CRÉDIT : ALEXANDRE BELLEMARE

En préparation des prochaines négociations pour de nouvelles conventions collectives qui viennent à échéance le 31 mars 2020, les syndicats des employés de soutien des commissions scolaires de la Chaudière-Appalaches et de la Capitale-Nationale ont lancé une tournée de consultation auprès de leurs membres.

À la suite de cette tournée, les syndicats ont constaté un essoufflement marqué auprès des employés de soutien. Qu’ils soient éducateurs spécialisés, concierges, surveillants d’élèves, préposés aux élèves handicapés, travailleurs auprès du service de garde, de la bibliothèque ou au soutien administratif, tous s’entendent pour dire que les conditions de travail sont de plus en plus difficiles et même hostiles.

En effet, le nombre d’actes de violence auprès du personnel n’a jamais été aussi élevé. «C’est sûr que le fait que nos employés n’ont pas beaucoup d’heures fait en sorte qu’ils ne font qu’éteindre des feux plutôt que faire de la prévention. Il nous manque cette étape pour que les intervenants auprès des élèves fassent un travail efficace. On ne pourra jamais la réaliser si nous n’avons pas plus d’heures à donner à ces employés», affirme Annie Charland, présidente du secteur scolaire de la Fédération des employées et employés de services publics (FEESP-CSN).

Les représentantes des syndicats des employés de soutien des commissions scolaires des Découvreurs, de la Côte-du-Sud et des Appalaches constatent que la moitié de leurs membres ne peuvent travailler qu’une vingtaine d’heures ou moins à cause des budgets serrés des établissements scolaires publics.

Des conditions de travail de plus en plus difficiles

«On dénote un essoufflement chez le corps enseignant, mais aussi chez les employés de soutien, mais ça, on en parle moins. Ce qu’on demande, c’est un réinvestissement massif du ministère de l’Éducation pour diminuer la précarité d’emplois, offrir des postes à temps plein et le support nécessaire pour permettre un meilleur suivi auprès des élèves», lance Josée Chamberland, présidente du syndicat du personnel de soutien à la Commission scolaire des Appalaches.

Annie Charland a constaté que cette réalité est partagée non seulement entre les régions de la Chaudière-Appalaches et de la Capitale-Nationale, mais dans l’entièreté de la province.

Cette situation devient de plus en plus apparente et problématique selon la présidente du syndicat du personnel de soutien à la Commission scolaire les Découvreurs, Isabelle Larouche. «Quand on commence à perdre des employés qui ont 10, 12, 15, 18 ans d’expérience auprès de notre commission scolaire et qui ont de bonnes conditions de travail, c’est là qu’on s’inquiète.
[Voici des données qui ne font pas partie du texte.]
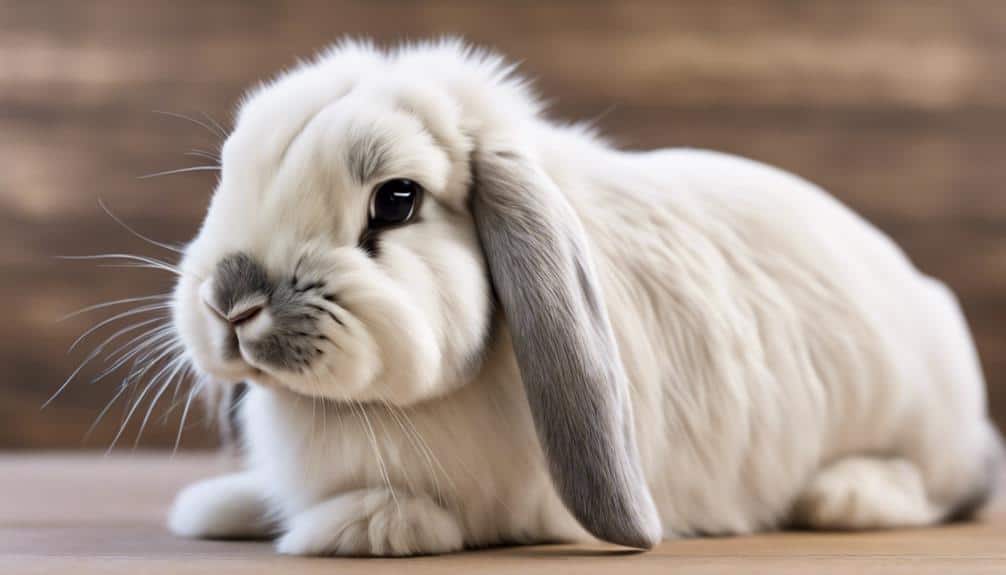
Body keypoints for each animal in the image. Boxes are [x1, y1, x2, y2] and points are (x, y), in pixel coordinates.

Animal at [166, 39, 1002, 556]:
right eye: (229, 168)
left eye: (396, 200)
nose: (230, 301)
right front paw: (219, 506)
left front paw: (357, 525)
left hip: (924, 429)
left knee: (950, 486)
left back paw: (847, 494)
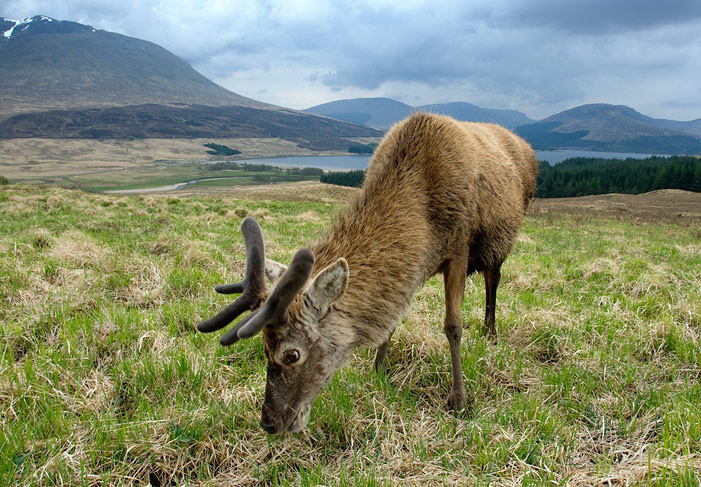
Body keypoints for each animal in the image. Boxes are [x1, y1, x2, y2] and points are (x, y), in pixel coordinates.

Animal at [197, 112, 538, 434]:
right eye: (264, 347)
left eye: (292, 354)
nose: (268, 421)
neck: (425, 223)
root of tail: (526, 146)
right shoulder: (411, 272)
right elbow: (392, 320)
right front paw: (378, 370)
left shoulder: (459, 246)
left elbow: (453, 326)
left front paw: (459, 399)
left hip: (502, 238)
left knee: (493, 278)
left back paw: (491, 332)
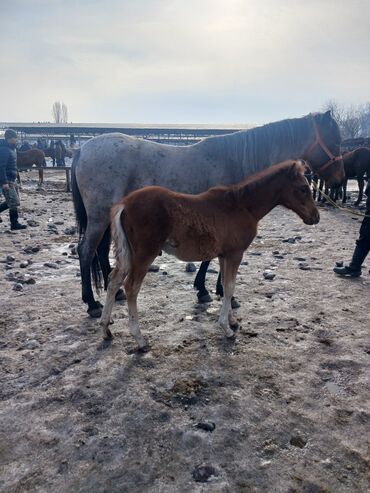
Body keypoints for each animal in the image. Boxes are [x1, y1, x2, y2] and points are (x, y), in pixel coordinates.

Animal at [72, 109, 344, 318]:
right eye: (336, 141)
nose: (340, 180)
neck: (238, 160)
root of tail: (82, 149)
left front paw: (208, 289)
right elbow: (212, 258)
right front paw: (215, 292)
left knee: (101, 251)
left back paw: (114, 291)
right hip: (98, 216)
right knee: (85, 251)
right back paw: (92, 303)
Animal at [99, 160, 320, 350]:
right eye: (303, 188)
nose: (316, 217)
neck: (241, 206)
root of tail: (124, 204)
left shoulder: (224, 255)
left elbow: (224, 284)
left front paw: (232, 320)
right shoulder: (235, 253)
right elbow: (230, 287)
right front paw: (227, 329)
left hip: (128, 253)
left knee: (113, 280)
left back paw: (105, 328)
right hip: (145, 254)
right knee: (131, 287)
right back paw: (139, 339)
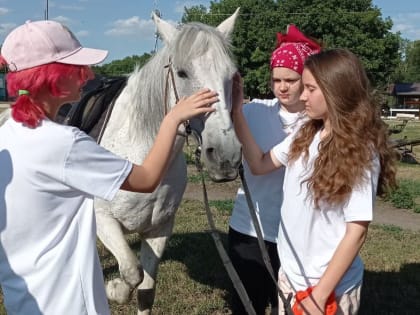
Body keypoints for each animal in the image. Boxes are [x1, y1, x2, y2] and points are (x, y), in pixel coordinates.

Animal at [93, 8, 241, 314]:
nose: (226, 157)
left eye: (231, 76)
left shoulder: (159, 228)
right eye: (182, 73)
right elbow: (131, 271)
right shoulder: (103, 218)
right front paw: (113, 289)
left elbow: (145, 289)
Certains se sentent désabusés par le système parce qu’ils n’ont pas de ressources et décident de quitter», ajoute-t-elle.

Le Conseil central de Québec-Chaudière-Appalaches représente plus de 3 000 employés de soutien sur son territoire. Les syndicats déposeront leurs demandes de négociation le 30 octobre prochain. Mme Charland souhaite que les employés de soutien des commissions scolaires ne soient pas oubliés dans le prochain budget du gouvernement caquiste.

Leurs demandes seront précises et concises rassure la présidente du secteur scolaire de la FEESP-CSN. «On ne se cachera pas que depuis qu’il y a eu des coupures importantes dans les commissions scolaires, ce sont les employés de soutien qui en ont souffert les premiers. Nos membres sont inquiets, car on ne sait pas ce qui va se passer avec ce nouveau gouvernement qu’on ne connait pas du tout. C’est certain qu’on aimerait aller chercher un meilleur salaire pour nos membres. On perd des employés, car le privé offre des salaires bien plus concurrentiels», conclut-elle.